A train approaching a hill at a speed of 40 km/hr sounds a whistle of frequency 600 Hz when it is at a distance of 1 km from a hill. A wind with a speed of 40 km/hr is blowing in the direction of motion of the train. The distance from the hill at which the echo from the hill is heard by the driver and its frequency (Velocity of sound in air = 1200 km/hr.)

Answer 1

speed of sound in air is c and as the air is also moving the velocity of sound is $c+v_a$ where $v_a$ is the speed of air

The train sounds the whistle when it is at distance x from the hill. Sound moving with velocity v with respect to ground, takes time t to reach the hill

$t=\frac{x}{v}=\frac{x}{c+v_a}$

after the reflection from the sound waves travels towards the train hence now the velocity of sound is $c-v_a$

let the distance travel by reflected wave be $x^{{}^{\prime }}$ therefore time taken by it $t^{{}^{\prime }}=\frac{x^{{}^{\prime }}}{c-v_a}$

the total time between echoing the whistle and its reflection $t+t^{{}^{\prime }}$ meanwhile the train travels the distance $x-x^{{}^{\prime }}$ with constant speed $v_s$

$x-x^{{}^{\prime }}=(t+t^{{}^{\prime }})v_s$

$x-x^{{}^{\prime }}=\frac{v_s}{c+v_a}x+\frac{v_s}{c-v_a}{x}^{{}^{\prime }}$

$x\frac{c+v_a-v_s}{c+v_A}=x^{{}^{\prime }}\frac{c-v_a+v_s}{c-v_a}$

$x^{{}^{\prime }}=x\frac{(c-v_a)\times (c+v_a-v_s)}{(c+v_a)\times (c-v_a+v_s)}$

$x^{{}^{\prime }}=\frac{(1200-40)\times (1200+40-40)}{(1200+40)\times (1200+40-40)}=.935Km$

Thus, the. echo is heard when train is 935 m from the hill.
Now, for the observer moving along with train,echo is a sound produced by a stationary source, i.e.,the hill. Hence as observed from ground, source is stationary and observer is moving towards source with speed 40 km/hr.
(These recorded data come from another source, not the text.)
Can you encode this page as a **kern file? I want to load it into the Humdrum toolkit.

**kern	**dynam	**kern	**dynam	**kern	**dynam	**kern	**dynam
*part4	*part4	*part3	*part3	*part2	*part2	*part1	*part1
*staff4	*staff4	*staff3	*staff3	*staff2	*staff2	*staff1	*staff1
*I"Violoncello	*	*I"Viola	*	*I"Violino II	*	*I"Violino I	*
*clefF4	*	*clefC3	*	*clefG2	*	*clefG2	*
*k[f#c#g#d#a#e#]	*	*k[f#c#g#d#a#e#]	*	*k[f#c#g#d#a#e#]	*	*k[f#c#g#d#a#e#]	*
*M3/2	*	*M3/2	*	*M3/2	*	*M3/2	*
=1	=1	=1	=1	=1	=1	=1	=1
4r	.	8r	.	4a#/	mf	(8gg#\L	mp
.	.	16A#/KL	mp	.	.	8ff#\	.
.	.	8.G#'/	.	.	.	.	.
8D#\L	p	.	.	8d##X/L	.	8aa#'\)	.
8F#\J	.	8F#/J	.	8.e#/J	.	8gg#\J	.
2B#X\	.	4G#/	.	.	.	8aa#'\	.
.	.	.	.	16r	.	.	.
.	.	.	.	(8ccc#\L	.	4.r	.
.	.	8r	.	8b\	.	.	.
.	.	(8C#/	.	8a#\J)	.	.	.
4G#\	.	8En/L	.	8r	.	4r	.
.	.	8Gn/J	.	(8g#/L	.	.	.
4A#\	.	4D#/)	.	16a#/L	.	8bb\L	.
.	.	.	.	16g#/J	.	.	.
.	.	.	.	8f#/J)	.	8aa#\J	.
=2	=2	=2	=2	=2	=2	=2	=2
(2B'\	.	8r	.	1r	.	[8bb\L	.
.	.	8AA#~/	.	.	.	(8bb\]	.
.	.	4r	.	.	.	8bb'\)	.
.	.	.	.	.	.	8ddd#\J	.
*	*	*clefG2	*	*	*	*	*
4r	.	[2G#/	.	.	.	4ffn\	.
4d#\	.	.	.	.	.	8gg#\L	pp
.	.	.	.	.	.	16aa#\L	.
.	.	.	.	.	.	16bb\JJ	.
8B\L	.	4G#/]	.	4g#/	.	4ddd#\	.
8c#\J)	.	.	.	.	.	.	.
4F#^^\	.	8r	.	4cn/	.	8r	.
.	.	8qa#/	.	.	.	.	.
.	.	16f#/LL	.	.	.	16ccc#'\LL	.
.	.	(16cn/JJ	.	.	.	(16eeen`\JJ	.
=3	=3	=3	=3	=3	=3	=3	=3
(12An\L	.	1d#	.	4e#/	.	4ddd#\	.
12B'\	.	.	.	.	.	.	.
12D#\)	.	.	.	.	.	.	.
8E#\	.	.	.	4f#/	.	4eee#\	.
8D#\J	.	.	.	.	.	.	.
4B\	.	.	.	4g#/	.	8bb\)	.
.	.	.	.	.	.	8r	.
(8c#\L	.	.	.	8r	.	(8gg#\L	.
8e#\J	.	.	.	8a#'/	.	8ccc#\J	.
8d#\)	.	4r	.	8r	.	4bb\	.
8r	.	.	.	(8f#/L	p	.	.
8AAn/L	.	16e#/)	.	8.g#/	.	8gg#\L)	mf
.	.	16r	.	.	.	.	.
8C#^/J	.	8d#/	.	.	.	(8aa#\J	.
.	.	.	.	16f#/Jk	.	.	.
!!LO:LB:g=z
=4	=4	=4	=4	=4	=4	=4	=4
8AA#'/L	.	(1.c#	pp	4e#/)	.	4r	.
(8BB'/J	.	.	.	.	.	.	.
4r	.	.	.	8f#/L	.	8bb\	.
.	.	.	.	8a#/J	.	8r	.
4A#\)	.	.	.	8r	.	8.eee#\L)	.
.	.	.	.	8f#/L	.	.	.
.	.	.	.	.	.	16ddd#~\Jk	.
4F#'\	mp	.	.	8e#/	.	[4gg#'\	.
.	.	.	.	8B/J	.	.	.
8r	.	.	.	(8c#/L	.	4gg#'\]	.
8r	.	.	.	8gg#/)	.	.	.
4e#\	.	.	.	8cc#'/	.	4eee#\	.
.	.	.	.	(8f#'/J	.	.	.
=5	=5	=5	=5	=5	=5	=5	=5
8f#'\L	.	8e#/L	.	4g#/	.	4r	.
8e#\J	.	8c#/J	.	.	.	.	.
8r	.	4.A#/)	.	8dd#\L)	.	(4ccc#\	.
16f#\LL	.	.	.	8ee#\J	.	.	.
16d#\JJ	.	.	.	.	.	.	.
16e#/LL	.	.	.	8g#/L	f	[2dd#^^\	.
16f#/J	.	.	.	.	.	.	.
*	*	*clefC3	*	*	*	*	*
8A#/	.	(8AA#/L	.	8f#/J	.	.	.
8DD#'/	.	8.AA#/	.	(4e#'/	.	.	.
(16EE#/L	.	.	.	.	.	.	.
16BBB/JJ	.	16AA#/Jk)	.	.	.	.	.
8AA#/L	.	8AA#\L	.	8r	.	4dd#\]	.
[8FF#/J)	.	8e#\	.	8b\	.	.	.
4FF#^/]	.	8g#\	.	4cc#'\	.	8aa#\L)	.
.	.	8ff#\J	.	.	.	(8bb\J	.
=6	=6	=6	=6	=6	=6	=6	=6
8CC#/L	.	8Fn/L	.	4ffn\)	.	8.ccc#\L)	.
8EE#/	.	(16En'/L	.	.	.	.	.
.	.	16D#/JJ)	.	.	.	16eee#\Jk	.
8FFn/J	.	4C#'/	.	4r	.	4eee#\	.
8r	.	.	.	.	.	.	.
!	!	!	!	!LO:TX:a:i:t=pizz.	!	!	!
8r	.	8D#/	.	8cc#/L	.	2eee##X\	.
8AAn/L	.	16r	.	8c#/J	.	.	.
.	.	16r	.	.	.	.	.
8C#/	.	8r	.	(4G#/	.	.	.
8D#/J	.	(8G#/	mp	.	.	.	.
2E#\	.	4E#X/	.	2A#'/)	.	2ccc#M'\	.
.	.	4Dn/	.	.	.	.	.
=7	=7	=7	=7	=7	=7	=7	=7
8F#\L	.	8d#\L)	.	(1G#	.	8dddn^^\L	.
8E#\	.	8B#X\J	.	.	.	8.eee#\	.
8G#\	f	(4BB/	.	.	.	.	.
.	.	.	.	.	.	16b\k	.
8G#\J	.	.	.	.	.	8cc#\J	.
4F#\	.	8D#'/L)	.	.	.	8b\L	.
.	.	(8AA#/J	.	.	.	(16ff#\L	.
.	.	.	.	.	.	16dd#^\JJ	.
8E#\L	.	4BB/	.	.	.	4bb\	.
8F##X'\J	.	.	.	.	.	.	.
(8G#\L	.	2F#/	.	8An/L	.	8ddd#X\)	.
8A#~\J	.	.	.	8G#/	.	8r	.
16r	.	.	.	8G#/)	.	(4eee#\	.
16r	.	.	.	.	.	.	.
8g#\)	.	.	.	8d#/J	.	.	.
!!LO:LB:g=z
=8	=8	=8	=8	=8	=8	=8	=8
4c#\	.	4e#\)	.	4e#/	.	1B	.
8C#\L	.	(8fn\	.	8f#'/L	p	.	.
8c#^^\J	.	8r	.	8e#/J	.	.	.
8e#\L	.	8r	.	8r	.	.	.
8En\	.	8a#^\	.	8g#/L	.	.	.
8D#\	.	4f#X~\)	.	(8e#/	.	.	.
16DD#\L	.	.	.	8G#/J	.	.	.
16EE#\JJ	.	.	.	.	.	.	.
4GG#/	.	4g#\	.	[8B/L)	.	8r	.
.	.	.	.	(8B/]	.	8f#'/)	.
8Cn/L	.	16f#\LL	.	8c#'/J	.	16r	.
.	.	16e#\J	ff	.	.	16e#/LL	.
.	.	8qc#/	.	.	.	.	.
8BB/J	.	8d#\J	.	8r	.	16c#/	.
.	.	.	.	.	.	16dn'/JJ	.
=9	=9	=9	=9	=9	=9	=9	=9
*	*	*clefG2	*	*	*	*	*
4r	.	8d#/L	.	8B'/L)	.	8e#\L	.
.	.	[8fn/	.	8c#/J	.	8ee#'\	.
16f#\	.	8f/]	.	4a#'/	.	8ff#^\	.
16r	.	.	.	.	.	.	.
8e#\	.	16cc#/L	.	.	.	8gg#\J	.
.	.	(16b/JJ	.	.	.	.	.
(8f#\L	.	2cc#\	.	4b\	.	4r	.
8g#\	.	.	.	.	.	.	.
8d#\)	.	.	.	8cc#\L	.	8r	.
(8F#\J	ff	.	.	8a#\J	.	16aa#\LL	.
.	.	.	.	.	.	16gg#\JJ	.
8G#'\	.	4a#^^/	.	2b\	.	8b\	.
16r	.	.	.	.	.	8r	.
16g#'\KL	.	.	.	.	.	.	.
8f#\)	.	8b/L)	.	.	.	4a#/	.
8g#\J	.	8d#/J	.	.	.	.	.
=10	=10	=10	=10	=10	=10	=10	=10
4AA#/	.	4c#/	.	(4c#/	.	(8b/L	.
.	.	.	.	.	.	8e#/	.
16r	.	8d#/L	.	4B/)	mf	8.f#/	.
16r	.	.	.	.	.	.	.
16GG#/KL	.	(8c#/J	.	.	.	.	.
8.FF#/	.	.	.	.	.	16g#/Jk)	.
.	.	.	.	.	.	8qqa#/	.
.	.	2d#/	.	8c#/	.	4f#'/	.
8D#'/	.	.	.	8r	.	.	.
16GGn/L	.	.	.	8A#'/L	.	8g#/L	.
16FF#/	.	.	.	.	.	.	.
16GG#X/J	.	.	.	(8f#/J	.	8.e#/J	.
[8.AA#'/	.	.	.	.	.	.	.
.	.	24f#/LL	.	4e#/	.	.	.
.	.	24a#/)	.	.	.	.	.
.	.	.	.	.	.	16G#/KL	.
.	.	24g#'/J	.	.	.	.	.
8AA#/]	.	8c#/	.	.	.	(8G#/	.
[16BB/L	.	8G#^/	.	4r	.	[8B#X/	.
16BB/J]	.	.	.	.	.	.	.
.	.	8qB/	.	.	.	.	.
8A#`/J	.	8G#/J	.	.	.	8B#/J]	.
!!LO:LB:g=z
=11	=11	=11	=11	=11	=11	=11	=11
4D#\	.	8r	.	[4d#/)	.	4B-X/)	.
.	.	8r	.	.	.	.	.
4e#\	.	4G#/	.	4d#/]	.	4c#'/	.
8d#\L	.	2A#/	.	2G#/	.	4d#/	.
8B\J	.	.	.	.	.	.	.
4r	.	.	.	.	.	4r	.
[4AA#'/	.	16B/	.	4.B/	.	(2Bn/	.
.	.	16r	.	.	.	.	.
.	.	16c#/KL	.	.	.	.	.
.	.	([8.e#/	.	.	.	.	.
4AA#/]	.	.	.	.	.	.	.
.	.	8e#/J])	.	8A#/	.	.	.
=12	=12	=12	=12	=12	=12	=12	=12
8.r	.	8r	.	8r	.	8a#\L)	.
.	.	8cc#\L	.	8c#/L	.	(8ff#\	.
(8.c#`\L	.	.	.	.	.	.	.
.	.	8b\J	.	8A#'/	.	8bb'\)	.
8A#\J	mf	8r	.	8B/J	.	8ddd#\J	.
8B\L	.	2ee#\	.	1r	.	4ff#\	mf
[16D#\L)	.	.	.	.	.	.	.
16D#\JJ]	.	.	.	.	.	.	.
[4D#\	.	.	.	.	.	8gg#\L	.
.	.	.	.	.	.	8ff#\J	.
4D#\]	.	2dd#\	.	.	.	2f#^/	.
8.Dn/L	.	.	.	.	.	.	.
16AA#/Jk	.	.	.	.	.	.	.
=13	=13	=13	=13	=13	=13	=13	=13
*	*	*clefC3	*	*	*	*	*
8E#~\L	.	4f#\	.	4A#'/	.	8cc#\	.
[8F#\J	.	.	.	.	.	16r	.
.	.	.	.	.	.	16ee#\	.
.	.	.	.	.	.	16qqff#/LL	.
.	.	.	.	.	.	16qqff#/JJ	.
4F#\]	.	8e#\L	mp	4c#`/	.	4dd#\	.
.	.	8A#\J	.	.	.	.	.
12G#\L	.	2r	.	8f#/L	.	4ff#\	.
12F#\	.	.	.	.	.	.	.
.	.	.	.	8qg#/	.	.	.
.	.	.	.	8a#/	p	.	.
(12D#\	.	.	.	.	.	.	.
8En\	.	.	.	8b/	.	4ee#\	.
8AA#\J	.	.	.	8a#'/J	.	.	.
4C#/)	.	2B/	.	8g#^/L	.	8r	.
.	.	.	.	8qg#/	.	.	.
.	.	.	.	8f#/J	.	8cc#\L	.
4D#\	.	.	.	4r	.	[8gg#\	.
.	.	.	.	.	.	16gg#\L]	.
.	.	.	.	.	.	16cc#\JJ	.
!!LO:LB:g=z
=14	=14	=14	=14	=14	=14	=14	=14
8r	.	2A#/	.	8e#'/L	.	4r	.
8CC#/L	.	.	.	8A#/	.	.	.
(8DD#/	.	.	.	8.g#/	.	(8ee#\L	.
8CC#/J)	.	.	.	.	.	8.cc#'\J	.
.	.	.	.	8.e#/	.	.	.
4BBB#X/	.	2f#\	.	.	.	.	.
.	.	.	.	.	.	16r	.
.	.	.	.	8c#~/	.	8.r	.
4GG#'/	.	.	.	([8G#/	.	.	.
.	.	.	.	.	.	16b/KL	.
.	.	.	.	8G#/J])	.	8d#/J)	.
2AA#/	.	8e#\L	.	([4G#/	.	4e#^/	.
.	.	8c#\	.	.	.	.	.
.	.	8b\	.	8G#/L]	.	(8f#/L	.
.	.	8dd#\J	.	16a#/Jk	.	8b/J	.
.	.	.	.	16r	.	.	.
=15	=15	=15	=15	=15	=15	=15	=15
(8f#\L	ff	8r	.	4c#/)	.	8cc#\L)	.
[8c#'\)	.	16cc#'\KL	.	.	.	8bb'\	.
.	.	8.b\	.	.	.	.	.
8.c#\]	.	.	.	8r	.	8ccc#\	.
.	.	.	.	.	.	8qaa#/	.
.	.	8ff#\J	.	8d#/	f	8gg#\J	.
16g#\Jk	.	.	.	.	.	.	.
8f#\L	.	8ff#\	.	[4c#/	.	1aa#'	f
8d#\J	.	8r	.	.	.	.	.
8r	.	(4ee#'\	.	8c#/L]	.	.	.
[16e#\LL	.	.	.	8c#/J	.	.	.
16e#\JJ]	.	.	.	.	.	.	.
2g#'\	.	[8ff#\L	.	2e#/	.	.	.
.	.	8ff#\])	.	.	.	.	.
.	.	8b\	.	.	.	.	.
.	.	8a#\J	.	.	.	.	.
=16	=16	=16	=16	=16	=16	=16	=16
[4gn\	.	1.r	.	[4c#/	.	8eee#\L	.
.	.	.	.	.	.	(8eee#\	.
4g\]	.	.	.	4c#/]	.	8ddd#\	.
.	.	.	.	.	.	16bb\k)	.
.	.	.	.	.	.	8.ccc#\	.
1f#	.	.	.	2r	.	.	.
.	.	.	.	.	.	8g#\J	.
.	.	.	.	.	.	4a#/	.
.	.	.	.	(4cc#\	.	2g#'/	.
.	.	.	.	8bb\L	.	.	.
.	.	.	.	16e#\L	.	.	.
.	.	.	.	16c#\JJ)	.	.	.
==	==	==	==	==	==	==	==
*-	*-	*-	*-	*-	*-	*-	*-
On the other hand, reflected sound travels opposite to wind velocity. That is, velocity of echo with respect to ground is v. Further, the source (hill) emitting sound of frequency f which is the frequency observed by the hill.

Thus, frequency of echo as heard by observer on train, is given by

$f^{{}^{\prime \prime }}=f^{{}^{\prime }}\frac{v^{{}^{\prime }}+v_o}{v^{{}^{\prime }}}=\frac{1160-(-40)}{1160}\times 620=641Hz$